Ilustração de Aziz
Nelson Pretto*
Tenho saudade de uma Salvador dos espaços generosos. Não imagino que o tempo tenha que parar, que o chamado progresso e o avanço do cimento e do asfalto tenham que ser contidos na marra. Mesmo que nestes últimos tempos de chuvas fortes eles tenham dificultado o movimento da água para seu lugar natural, longe de mim pensar em simplesmente voltar para o passado.
Também não quero falar do tempo das praças sem grades, dos chafarizes, fontes de água, casas sem muros ou com eles ainda baixinhos, onde podíamos sentar para prosear e matar o tempo. Para estes temas, os arquitetos, urbanistas, engenheiros, todos os articulistas de várias áreas já vêm escrevendo em A Tarde desde muito.
Quero falar, no entanto, de um espaço que para mim é muito caro: o das escolas.
Nossas escolas encolheram. E muito. Acabaram-se os amplos campos para o futebol, babas, garrafão ou similares, acabaram as áreas para o tão esperado recreio, também esse espremido entre os poderosos 50 minutos da sequência de aulas. Aulas que normalmente acontecem em salas que, praticamente, mantêm a mesma configuração de muitos anos, quem sabe séculos, e, o que é pior, também elas encolhidas.
São os mesmos móveis, a distribuição das cadeiras, o quadro negro – depois verdes e, nas mais modernas, até digitais –, estes quase todos colocados na frente, para que uma “plateia” de estudantes possa acompanhar as “emissões” dos professores.
No campo de interseção da arquitetura com a educação pouca coisa mudou e Bahia é repleta de experiências nessa área.
De um lado, com a triste proposta de se construir grandes escolas, todas iguaizinhas, replicadas pelo interior do Estado, e ainda por cima com o mesmo nome, antecedido do terrível adjetivo “modelo”. Nada a ver com educação, que precisa mesmo é ir para além dos modelos e caminhar em busca da criação.
De outro lado, tivemos uma rica experiência que não deveria ser esquecida, como a Escola Parque, implantada no bairro da Caixa D’Água por educadores e arquitetos baianos. Idealizada pelo educador Anísio Teixeira em conjunto com o arquiteto Diógenes Rebouças e o engenheiro Hélio Duarte, ali podemos ver, de forma cristalina, uma clara compreensão da importante relação da educação com a arquitetura. Relação essa que nós, da Faculdade de Educação da UFBA, insistimos ser básica para pensarmos a educação no presente e para o futuro.

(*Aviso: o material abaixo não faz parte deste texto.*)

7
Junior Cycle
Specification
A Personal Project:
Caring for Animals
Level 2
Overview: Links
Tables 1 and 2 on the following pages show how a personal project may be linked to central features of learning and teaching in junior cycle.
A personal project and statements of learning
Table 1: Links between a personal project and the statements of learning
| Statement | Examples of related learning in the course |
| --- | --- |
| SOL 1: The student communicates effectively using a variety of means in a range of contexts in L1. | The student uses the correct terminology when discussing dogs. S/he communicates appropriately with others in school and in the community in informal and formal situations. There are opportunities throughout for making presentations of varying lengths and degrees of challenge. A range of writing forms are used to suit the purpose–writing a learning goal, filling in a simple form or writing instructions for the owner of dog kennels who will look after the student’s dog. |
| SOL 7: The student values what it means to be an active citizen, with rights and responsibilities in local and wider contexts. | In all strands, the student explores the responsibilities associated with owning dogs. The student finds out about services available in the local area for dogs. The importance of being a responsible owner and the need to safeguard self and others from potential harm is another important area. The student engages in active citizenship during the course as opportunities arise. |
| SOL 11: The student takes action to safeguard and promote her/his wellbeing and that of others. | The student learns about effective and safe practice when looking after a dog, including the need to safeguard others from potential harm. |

Tentamos – com sucesso muito pequeno, é bem verdade – uma maior aproximação com a nossa Escola de Arquitetura, para montar um grande projeto para se estudar a relação entre essas duas grandes áreas. Um programa que fosse buscar em Anísio, Diógenes e Hélio inspiração e resgate histórico. Mas que não ficasse só neles. Que fosse também estudar e aprender, por exemplo, com Charles Mackintosh, o arquiteto da Escola de Artes de Glasgow, idealizador de um projeto de escola básica denominado Scotland Street School, hoje belíssimo museu sobre a história da educação na Escócia, onde é possível ver como eram as salas de aula e o funcionamento da escola ao longo dos anos naquele país.

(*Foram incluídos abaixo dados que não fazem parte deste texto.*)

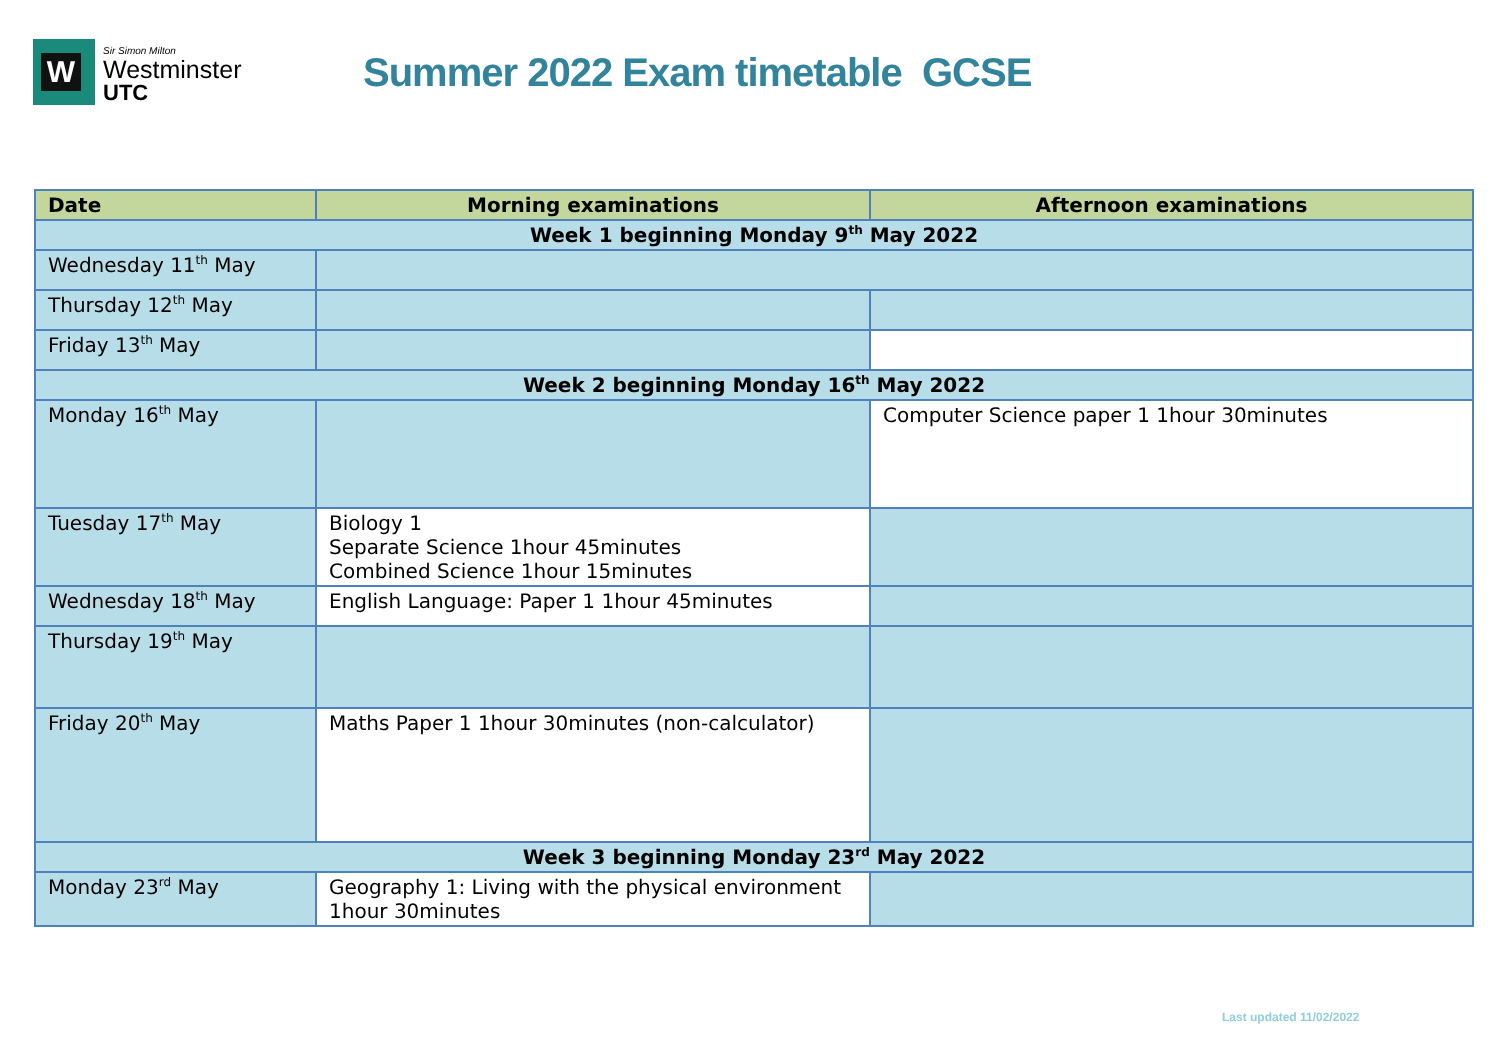W
Sir Simon Milton
Westminster
UTC
Summer 2022 Exam timetable GCSE
| Date | Morning examinations | Afternoon examinations |
| --- | --- | --- |
| Week 1 beginning Monday 9<sup>th</sup> May 2022 | | |
| Wednesday 11<sup>th</sup> May | | |
| Thursday 12<sup>th</sup> May | | |
| Friday 13<sup>th</sup> May | | |
| Week 2 beginning Monday 16<sup>th</sup> May 2022 | | |
| Monday 16<sup>th</sup> May | | Computer Science paper 1 1hour 30minutes |
| Tuesday 17<sup>th</sup> May | Biology 1 Separate Science 1hour 45minutes Combined Science 1hour 15minutes | |
| Wednesday 18<sup>th</sup> May | English Language: Paper 1 1hour 45minutes | |
| Thursday 19<sup>th</sup> May | | |
| Friday 20<sup>th</sup> May | Maths Paper 1 1hour 30minutes (non-calculator) | |
| Week 3 beginning Monday 23<sup>rd</sup> May 2022 | | |
| Monday 23<sup>rd</sup> May | Geography 1: Living with the physical environment 1hour 30minutes | |
Last updated 11/02/2022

A Escola Parque, pensada por Anísio (ver Revista Muito de 25/04), era um conjunto generoso de espaços livres, que incluía, com uma incrível centralidade, um enorme campo de futebol, rodeado de um teatro a la Teatro Castro Alves, uma magnífica biblioteca a la Brasília, um pavilhão para oficinas, repletos de obras de arte de Jenner Augusto, Carybé, Mario Cravo (aliás, como estão esses painéis, alguém sabe?!) e uma ala administrativa com refeitório, padaria e espaço para professores e alunos. Tudo, absolutamente tudo, imerso numa área verde de frondosas mangueiras que, felizmente, ainda lá estão.

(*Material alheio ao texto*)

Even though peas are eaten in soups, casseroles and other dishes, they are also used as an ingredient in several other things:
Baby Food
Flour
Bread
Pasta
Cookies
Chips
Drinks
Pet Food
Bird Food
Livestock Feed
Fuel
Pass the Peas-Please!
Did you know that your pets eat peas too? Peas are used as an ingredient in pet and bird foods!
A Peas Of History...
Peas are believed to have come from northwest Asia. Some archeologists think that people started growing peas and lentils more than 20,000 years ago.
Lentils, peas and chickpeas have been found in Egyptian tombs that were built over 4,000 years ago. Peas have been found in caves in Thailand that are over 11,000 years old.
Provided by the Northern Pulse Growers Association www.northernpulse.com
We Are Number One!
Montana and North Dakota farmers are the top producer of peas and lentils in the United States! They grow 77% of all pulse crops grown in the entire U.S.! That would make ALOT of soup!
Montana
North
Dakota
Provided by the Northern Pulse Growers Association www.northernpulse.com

Nesse complexo educacional, dizia Anísio, os filhos dos pobres teriam acesso àquilo que os filhos dos ricos têm nas suas casas. Ali estaria sendo formada uma juventude para fazer diferença.
Aqui, num hoje espremido no tempo e no espaço, nossa juventude é deformada para caber, literalmente, nas grades, curriculares e das salas de aulas. Quebrar estas amarras, na busca de uma formação mais ampla, é algo que demanda ações mais corajosas. E isso, não pode mais ser protelado para amanhã.
*Nelson Pretto – professor da Faculdade de Educação da UFBA – www.pretto.info
(artigo publicado originalmente na editoria de Opinião do jornal A Tarde, de Salvador-BA, em 25.4.2010)
Tenho saudade de uma Salvador dos espaços generosos. Não imagino que o tempo tenha que parar, que o chamado progresso e o avanço do cimento e do asfalto tenham que ser contidos na marra. Mesmo que nestes últimos tempos de chuvas fortes eles tenham dificultado o movimento da água para seu lugar natural, longe de mim pensar em simplesmente voltar para o passado.
Também não quero falar do tempo das praças sem grades, dos chafarizes, fontes de água, casas sem muros ou com eles ainda baixinhos, onde podíamos sentar para prosear e matar o tempo. Para estes temas, os arquitetos, urbanistas, engenheiros, todos os articulistas de várias áreas já vêm escrevendo em A Tarde desde muito.
Quero falar, no entanto, de um espaço que para mim é muito caro: o das escolas.
Nossas escolas encolheram. E muito. Acabaram-se os amplos campos para o futebol, babas, garrafão ou similares, acabaram as áreas para o tão esperado recreio, também esse espremido entre os poderosos 50 minutos da sequência de aulas. Aulas que normalmente acontecem em salas que, praticamente, mantêm a mesma configuração de muitos anos, quem sabe séculos, e, o que é pior, também elas encolhidas.
São os mesmos móveis, a distribuição das cadeiras, o quadro negro – depois verdes e, nas mais modernas, até digitais –, estes quase todos colocados na frente, para que uma “plateia” de estudantes possa acompanhar as “emissões” dos professores.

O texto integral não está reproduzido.